I'm curious if there's any sort of out of the box functions in R that can handle this.
I have a CSV file that I am reading into a data frame using read.csv. One of the columns in the CSV contains currency values in the format of
Currency
--------
$1.2M
$3.1B
N/A
I would like to convert those into more usable numbers that calculations can be performed against, so it would look like this:
Currency
----------
1200000
3100000000
NA
My initial thoughts were to somehow subset the dataframe into 3 parts based on rows that contain *M, *B, or N/A. Then use gsub to replace the $ and M/B, then multiply the remaining number by 1000000 or 1000000000, and finally rejoin the 3 subsets back into 1 data frame.

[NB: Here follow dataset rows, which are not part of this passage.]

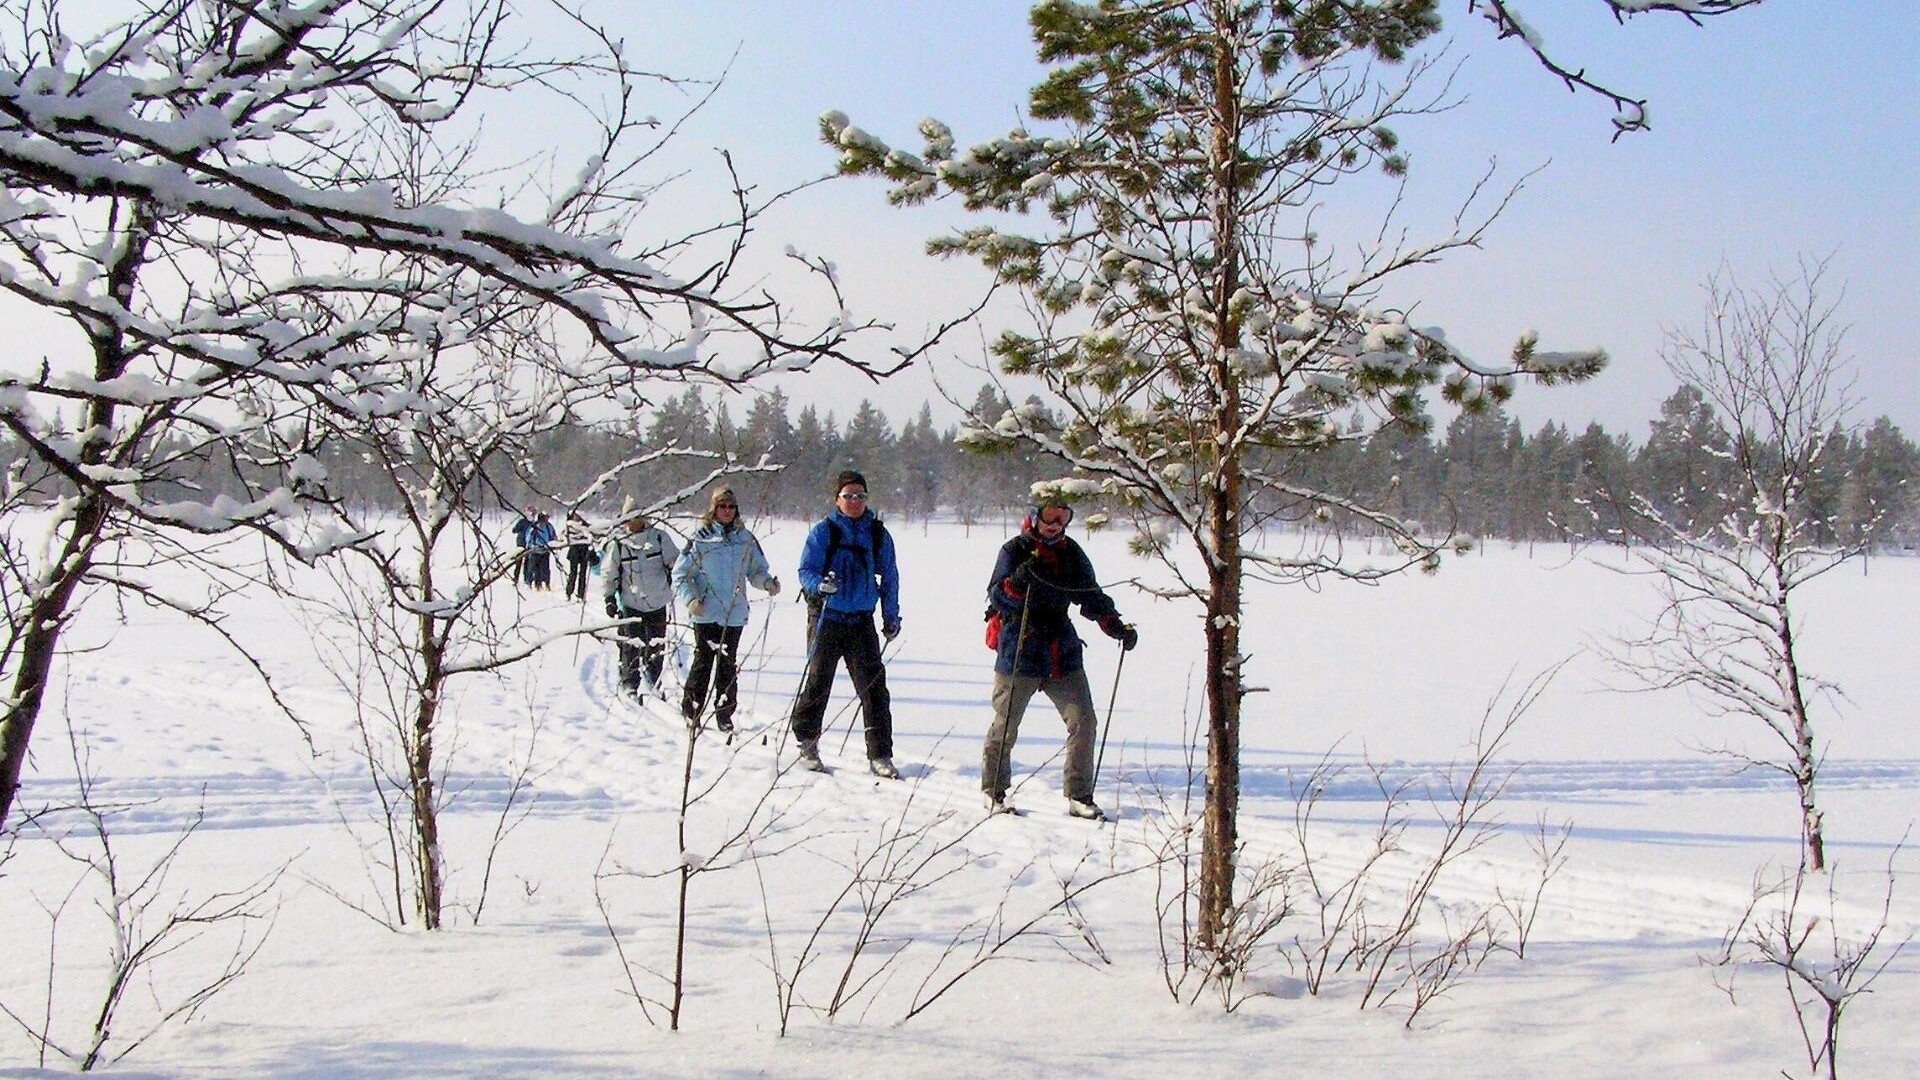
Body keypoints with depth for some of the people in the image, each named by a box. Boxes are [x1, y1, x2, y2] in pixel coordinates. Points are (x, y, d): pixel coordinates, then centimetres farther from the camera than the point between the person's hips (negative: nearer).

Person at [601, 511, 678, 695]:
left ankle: (654, 683, 19)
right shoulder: (617, 544, -4)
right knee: (630, 646, -4)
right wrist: (609, 598, 0)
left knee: (657, 645, 8)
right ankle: (629, 684, 5)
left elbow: (674, 560, 11)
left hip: (657, 602, 2)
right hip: (630, 603, -2)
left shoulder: (659, 537, 0)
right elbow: (608, 573, 2)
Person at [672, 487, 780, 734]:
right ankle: (691, 709, 9)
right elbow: (680, 574, 0)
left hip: (735, 613, 3)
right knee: (703, 662, -2)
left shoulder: (745, 538, 8)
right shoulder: (701, 539, -2)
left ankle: (724, 713, 15)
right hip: (707, 613, -3)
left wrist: (767, 582, -5)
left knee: (728, 664, 7)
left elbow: (756, 570, 16)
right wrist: (691, 599, -14)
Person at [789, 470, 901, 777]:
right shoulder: (823, 531, -3)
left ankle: (880, 754, -1)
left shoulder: (877, 533, 7)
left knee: (874, 686, -4)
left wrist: (891, 617, 11)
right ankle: (807, 744, 22)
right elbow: (805, 571, -5)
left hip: (862, 619, 2)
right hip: (826, 617, -2)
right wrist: (820, 584, -27)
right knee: (818, 680, 4)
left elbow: (889, 576, 15)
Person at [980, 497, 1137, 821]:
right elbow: (996, 597, -12)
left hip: (1062, 653, 4)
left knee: (1083, 721, -3)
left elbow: (1091, 597, 12)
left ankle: (1079, 796, 7)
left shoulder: (1071, 553, 10)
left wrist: (1115, 625, -4)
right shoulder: (1015, 550, -3)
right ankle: (993, 792, 20)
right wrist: (1018, 581, -32)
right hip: (1019, 654, -4)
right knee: (1005, 727, 4)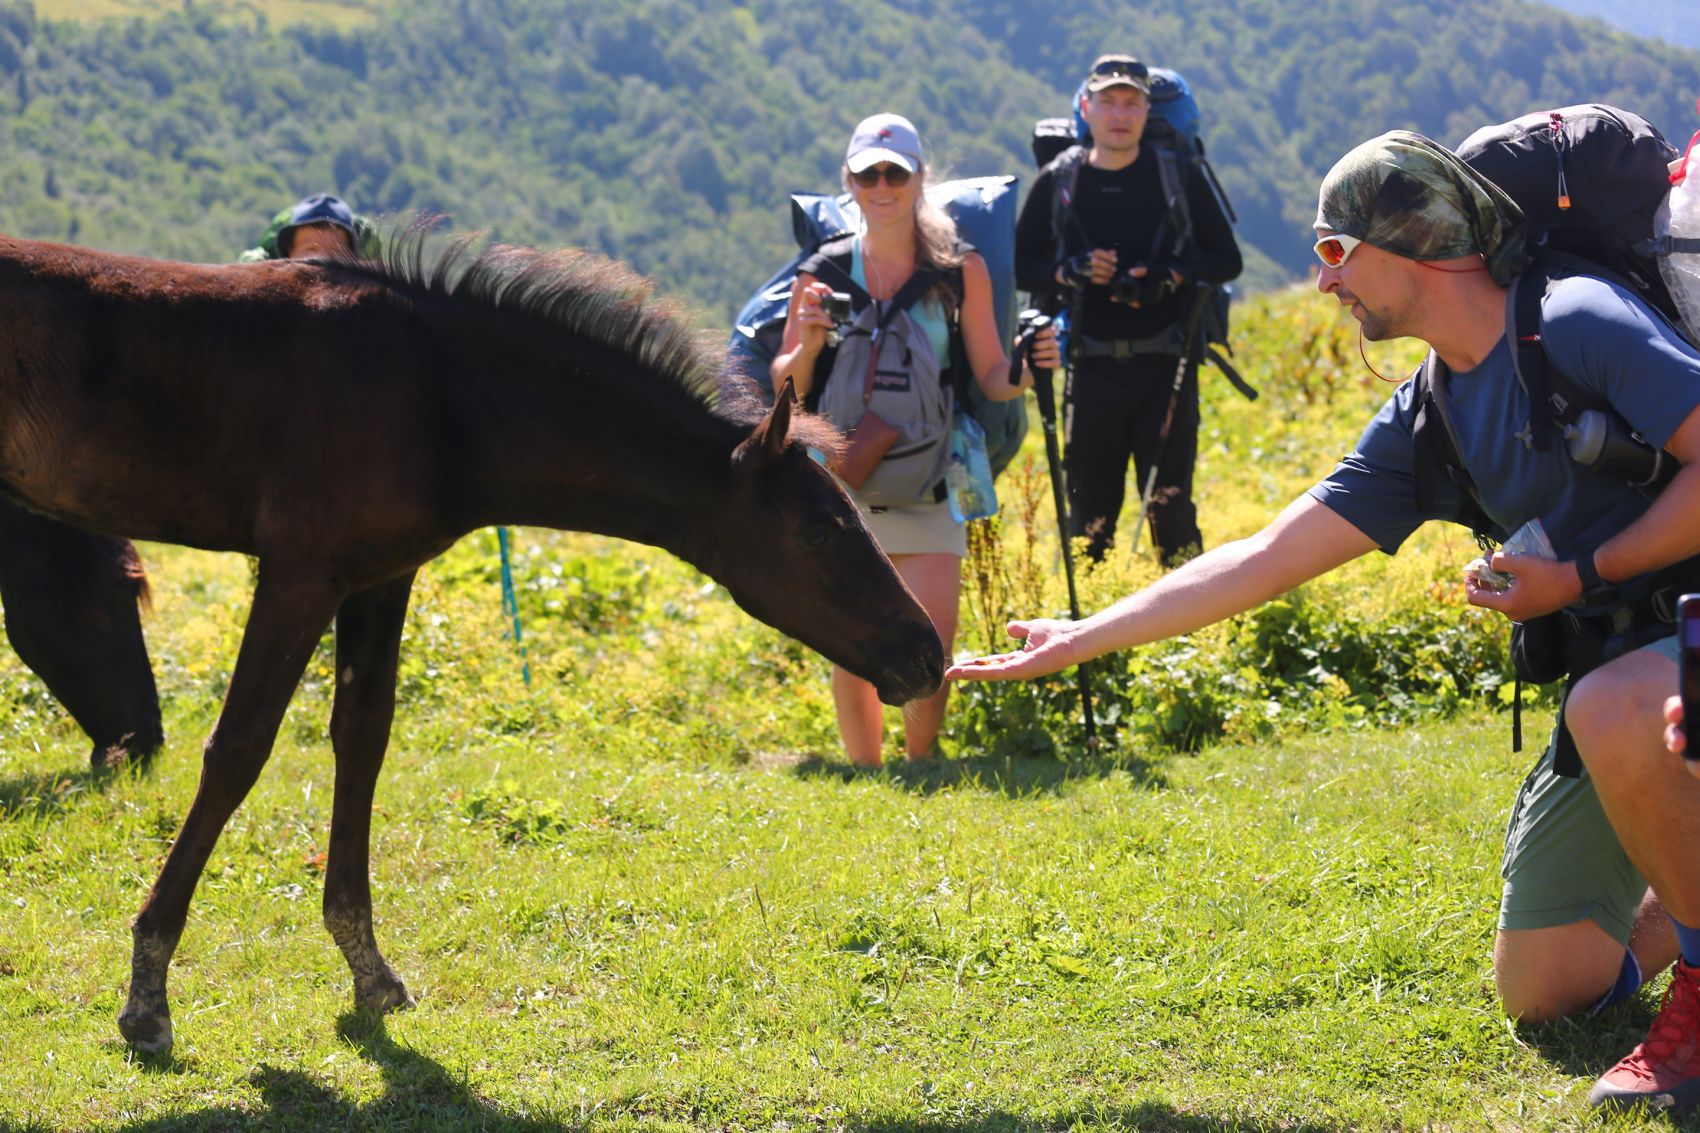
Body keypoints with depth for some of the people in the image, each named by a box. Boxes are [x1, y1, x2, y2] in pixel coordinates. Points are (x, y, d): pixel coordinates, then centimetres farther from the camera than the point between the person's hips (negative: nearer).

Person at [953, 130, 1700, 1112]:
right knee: (1543, 991, 5)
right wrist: (1077, 641, 5)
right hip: (1612, 673, 8)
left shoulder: (1578, 323, -16)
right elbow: (1263, 560, 7)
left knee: (1614, 713, -42)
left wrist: (1582, 576, -18)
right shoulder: (1422, 425, 7)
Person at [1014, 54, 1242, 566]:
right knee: (1090, 506, 5)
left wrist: (1169, 277, -13)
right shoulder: (1058, 182, 5)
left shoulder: (1180, 176, 2)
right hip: (1092, 366, 2)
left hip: (1165, 367, -1)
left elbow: (1227, 259, 5)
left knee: (1170, 500, -5)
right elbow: (1019, 265, 10)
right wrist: (1069, 272, -10)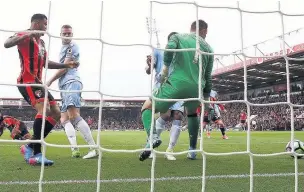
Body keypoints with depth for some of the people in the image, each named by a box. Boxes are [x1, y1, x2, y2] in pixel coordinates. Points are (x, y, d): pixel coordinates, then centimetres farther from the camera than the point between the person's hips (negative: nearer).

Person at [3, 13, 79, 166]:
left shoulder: (41, 42, 24)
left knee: (56, 114, 5)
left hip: (38, 82, 10)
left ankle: (30, 146, 8)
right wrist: (26, 35, -36)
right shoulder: (25, 35, -4)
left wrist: (67, 65, 26)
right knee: (44, 109, -28)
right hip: (27, 81, -10)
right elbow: (7, 44, -23)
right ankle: (36, 153, -25)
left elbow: (46, 63, 32)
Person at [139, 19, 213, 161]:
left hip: (176, 84, -3)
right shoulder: (208, 48, 21)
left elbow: (170, 47, -12)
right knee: (192, 114, 34)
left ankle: (153, 137, -16)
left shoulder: (178, 37, 14)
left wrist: (166, 66, 0)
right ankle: (192, 151, 30)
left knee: (147, 108, 12)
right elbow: (208, 78, 21)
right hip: (196, 88, 4)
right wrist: (206, 99, 29)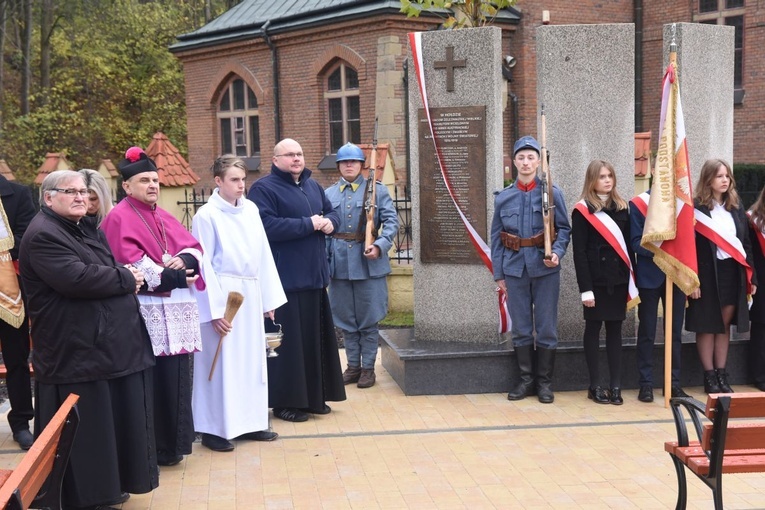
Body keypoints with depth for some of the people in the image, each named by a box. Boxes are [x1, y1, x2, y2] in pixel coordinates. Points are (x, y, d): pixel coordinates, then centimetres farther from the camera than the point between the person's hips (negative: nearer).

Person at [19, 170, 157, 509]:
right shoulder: (43, 235, -14)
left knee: (109, 424, 17)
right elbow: (77, 278, -27)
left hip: (106, 346, 10)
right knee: (84, 433, -1)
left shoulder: (81, 230, 18)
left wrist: (126, 279, -1)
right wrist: (126, 279, -13)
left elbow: (103, 273, 24)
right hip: (77, 353, -10)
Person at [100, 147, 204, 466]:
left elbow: (194, 247, 10)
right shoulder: (119, 219, -5)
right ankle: (158, 448, 6)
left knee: (177, 378, 10)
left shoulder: (164, 217, 19)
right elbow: (135, 266, -16)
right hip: (148, 313, -7)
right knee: (157, 382, -5)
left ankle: (173, 443, 21)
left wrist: (182, 260, -12)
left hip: (176, 311, 8)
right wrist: (175, 277, -11)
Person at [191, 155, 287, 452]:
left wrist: (269, 297, 9)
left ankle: (250, 422, 24)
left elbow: (263, 254, 10)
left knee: (252, 359, 12)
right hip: (222, 295, -6)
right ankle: (213, 429, 11)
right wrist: (215, 310, -14)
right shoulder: (207, 215, -9)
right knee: (221, 362, 0)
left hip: (250, 294, 6)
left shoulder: (251, 210, 8)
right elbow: (203, 265, -11)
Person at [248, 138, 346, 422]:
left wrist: (330, 222, -1)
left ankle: (314, 396, 23)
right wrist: (309, 224, -17)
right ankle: (285, 401, 6)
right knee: (288, 340, -4)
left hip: (314, 275, 8)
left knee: (316, 337, 12)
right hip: (285, 279, -8)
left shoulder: (312, 185, 16)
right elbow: (267, 227, -22)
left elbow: (331, 212, 25)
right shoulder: (264, 188, -9)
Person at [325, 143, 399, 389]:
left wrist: (379, 245, -20)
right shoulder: (329, 194, 10)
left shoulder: (377, 190, 2)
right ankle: (353, 366, 21)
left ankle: (368, 367, 14)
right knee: (346, 319, 9)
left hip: (368, 262, -3)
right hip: (340, 263, 3)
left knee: (368, 319, 3)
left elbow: (391, 220, -6)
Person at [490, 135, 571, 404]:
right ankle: (526, 379, 20)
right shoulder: (503, 197, 6)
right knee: (520, 329, 8)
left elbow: (564, 228, 2)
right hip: (515, 268, 2)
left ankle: (544, 382, 16)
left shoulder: (551, 193, 0)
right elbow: (496, 238, 8)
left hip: (545, 269, -2)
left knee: (546, 328, 4)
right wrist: (498, 273, 6)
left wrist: (557, 253, -17)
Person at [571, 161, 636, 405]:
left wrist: (632, 280, 2)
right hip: (595, 279, -4)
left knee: (615, 329, 6)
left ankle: (615, 385, 9)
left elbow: (628, 245, 10)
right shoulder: (582, 210, -4)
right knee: (593, 329, 4)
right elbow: (579, 252, -8)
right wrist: (585, 288, -13)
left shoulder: (622, 207, 11)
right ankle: (595, 386, 10)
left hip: (618, 279, 4)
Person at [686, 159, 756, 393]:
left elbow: (745, 242, 12)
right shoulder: (697, 207, -7)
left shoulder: (736, 207, 9)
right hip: (707, 273, -5)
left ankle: (721, 375, 17)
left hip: (732, 272, 5)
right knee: (707, 326, 3)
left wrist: (751, 276, 8)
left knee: (725, 325, 10)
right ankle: (709, 377, 11)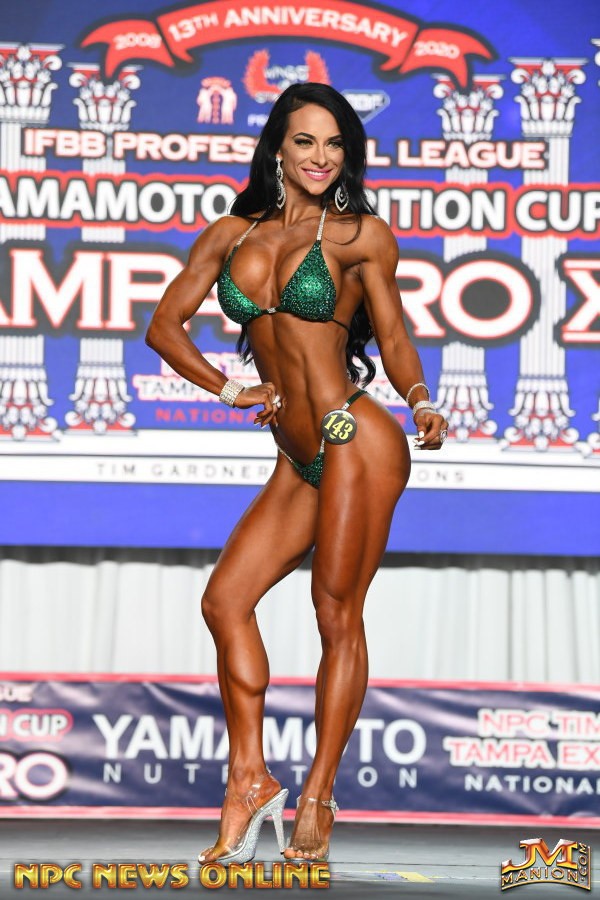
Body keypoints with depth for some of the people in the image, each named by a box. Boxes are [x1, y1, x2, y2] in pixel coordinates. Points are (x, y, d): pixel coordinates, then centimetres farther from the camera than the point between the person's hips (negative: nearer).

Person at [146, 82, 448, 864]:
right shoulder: (232, 235, 11)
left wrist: (421, 405, -16)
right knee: (226, 599, -1)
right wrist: (227, 389, 0)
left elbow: (393, 337, 1)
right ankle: (249, 780, 6)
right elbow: (165, 324, 12)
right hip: (299, 460, 6)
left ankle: (318, 798, 4)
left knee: (338, 618, -4)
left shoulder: (360, 235, 1)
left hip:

However I'm curious if there's a simpler way to handle this sort of conversion in R.
We could use gsubfn
to replace the 'B', 'M' with 'e+9', 'e+6' and convert to numeric
(as.numeric
).
is.na(v1) <- v1=='N/A'
options(scipen=999)
library(gsubfn)
as.numeric(gsubfn('([A-Z]|\\$)', list(B='e+9', M='e+6',"$"=""),v1))
#[1] 1200000 3100000000 NA
EDIT: Modified based on @nicola's suggestion
v1 <- c('$1.2M', '$3.1B', 'N/A')